I agree that matching on multiple levels in one statement isn't common, if that's what you were talking about. But performing bindings in a match is very common, and not something that's part of a switch statement (except in those languages where a switch statement is doing pattern matching more generally anyway).
Yes, I was just trying to say that matching on multiple levels is rarer. I agree with you that automatically binding new variables is the best part of pattern matching.
My examples were deliberately dumb, but I’ve certainly use this ability to pattern match at arbitrary depth innumerable times. It most commonly appears when looking at a tuple of N values, and I want to enumerate specific pairings of values.
Nevertheless, if that was the only benefit of it, one might argue it’d be more of a party trick.
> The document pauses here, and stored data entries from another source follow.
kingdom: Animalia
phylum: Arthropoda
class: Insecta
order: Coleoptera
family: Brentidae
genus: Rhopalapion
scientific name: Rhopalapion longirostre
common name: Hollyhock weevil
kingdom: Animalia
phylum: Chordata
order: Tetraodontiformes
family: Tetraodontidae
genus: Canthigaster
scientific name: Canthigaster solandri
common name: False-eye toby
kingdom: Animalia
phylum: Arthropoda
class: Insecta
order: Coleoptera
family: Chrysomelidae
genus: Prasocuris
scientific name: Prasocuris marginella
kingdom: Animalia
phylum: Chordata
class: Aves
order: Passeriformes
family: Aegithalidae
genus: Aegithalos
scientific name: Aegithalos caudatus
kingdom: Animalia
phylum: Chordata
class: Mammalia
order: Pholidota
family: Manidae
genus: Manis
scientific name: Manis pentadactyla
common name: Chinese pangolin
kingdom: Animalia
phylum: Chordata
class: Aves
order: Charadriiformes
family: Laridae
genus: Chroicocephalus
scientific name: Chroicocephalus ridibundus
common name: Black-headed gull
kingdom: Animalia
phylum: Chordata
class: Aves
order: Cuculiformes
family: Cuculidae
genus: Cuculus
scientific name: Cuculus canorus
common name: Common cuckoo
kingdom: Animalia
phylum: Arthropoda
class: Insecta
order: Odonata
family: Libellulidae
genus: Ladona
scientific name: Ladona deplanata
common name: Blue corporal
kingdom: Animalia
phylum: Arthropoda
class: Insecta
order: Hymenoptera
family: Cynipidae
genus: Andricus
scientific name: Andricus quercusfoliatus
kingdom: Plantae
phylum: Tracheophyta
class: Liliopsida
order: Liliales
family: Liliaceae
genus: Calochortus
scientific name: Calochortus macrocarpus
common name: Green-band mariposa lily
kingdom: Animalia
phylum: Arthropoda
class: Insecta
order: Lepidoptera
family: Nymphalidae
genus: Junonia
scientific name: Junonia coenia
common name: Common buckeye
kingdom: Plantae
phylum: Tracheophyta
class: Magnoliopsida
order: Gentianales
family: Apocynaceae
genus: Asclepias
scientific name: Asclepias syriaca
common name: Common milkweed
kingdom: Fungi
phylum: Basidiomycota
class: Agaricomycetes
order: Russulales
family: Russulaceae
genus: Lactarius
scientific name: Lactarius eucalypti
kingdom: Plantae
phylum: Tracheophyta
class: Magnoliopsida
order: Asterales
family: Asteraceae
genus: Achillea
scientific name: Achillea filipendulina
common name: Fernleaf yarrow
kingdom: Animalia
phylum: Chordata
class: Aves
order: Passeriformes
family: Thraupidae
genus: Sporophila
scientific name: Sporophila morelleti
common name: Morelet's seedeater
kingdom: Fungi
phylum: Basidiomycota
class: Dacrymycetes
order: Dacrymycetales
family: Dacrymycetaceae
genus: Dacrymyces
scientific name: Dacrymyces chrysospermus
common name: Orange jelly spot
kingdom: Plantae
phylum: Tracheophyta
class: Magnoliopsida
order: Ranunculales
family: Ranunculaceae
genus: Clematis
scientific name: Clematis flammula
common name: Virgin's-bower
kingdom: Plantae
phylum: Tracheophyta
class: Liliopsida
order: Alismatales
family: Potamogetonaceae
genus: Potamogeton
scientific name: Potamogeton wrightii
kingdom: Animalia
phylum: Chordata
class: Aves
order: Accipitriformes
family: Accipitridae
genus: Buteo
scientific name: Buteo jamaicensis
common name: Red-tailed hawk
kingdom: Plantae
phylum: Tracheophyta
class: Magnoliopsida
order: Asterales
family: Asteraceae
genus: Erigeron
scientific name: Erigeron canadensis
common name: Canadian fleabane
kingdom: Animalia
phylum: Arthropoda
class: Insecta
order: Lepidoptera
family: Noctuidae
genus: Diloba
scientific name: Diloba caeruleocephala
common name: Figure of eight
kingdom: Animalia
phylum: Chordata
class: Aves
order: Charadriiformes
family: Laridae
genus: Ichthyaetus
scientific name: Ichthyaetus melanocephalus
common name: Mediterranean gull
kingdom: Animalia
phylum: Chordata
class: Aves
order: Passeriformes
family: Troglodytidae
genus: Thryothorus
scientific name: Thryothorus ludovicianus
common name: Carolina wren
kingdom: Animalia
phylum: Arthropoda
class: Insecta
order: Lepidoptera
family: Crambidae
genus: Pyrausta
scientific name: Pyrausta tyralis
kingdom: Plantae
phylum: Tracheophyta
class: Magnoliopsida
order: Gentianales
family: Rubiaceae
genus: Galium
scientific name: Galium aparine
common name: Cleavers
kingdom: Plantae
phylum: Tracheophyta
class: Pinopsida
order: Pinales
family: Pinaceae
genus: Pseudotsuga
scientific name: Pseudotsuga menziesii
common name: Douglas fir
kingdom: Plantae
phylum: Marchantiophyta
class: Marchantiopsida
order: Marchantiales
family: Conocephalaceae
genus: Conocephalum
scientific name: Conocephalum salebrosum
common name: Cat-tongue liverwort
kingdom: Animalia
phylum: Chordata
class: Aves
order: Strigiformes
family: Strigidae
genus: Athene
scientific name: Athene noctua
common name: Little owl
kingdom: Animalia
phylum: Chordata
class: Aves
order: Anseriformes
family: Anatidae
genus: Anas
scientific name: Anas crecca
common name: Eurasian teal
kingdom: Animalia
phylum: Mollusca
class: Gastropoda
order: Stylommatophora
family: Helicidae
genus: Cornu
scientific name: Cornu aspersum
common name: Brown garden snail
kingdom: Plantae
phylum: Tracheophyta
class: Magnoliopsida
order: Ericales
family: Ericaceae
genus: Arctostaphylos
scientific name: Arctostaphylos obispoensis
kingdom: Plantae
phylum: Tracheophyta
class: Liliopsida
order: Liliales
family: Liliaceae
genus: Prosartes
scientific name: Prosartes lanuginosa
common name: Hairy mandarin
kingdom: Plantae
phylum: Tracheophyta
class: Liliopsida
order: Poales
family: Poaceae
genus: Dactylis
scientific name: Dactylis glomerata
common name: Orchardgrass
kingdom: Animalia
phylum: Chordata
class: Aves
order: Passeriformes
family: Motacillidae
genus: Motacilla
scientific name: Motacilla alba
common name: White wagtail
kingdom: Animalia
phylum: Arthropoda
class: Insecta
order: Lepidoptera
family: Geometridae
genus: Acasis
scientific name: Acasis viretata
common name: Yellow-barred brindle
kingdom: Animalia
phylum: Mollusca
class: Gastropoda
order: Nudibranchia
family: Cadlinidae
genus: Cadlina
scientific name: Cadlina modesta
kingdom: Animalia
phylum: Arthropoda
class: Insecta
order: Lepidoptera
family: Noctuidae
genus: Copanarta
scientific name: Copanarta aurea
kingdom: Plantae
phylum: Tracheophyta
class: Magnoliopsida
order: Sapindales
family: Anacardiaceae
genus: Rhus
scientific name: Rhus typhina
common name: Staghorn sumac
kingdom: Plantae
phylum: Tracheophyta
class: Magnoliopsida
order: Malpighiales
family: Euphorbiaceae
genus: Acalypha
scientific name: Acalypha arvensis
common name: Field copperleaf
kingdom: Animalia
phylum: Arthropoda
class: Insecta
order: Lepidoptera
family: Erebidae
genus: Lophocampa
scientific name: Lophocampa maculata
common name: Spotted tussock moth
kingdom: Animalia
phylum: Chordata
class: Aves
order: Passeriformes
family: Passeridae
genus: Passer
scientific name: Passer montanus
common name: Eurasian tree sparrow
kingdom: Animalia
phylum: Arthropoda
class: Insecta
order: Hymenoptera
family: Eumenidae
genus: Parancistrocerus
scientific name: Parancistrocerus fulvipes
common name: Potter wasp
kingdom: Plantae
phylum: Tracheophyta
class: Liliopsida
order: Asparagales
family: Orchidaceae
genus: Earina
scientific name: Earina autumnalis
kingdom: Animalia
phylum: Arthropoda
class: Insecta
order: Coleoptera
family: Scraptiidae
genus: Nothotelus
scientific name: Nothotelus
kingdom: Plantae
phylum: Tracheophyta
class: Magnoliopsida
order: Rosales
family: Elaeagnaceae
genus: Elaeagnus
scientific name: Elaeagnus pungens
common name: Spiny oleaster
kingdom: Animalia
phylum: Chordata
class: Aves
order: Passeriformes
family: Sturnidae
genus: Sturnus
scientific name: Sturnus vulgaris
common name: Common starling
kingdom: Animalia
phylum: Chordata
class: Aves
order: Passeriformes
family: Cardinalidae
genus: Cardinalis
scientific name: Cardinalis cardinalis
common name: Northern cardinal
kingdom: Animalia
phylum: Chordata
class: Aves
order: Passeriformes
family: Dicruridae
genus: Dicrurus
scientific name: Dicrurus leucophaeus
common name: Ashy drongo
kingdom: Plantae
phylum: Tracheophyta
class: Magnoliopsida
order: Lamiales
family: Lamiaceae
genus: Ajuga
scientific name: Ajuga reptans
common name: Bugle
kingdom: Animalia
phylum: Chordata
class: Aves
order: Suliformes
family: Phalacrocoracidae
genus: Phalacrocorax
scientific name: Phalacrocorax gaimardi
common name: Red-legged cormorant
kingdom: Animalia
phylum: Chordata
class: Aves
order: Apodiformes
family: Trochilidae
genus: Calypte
But it’s simply one more facet of a very powerful, simple-to-use technique for expressing how your code reacts to the shape of your data.
I’m curious how much exposure you’ve had to languages which support it — you might find it more useful than you think.
I find it often winds up clearer to pull things into multiple case statements, especially as the code grows more complicated. That said, there may be a difference in what we 're meaning by "most of the time," so let's be more precise. IME, most Haskell programmers will encounter use cases for multi-level matches (beyond simply pulling the first couple elements off a list) a small number of times per week (maybe month, depending on the programmer), whereas they're typically writing a case statement some number of times per hour.
I wouldn't call it a party trick, but I also wouldn't say it's the most common use of case by a long shot. I don't expect that you disagree.
I find that Haskell (both mine and that of others) involves a lot less pattern matching than ReasonML, since control flow is often expressed by type classes. Unfortunately, these are lacking in reasonml, and I think that might contribute to why you tend to see more explicit pattern matching there. But maybe that’s an incorrect impression. In either case, it’s not common all the time, but neither is it particularly rare.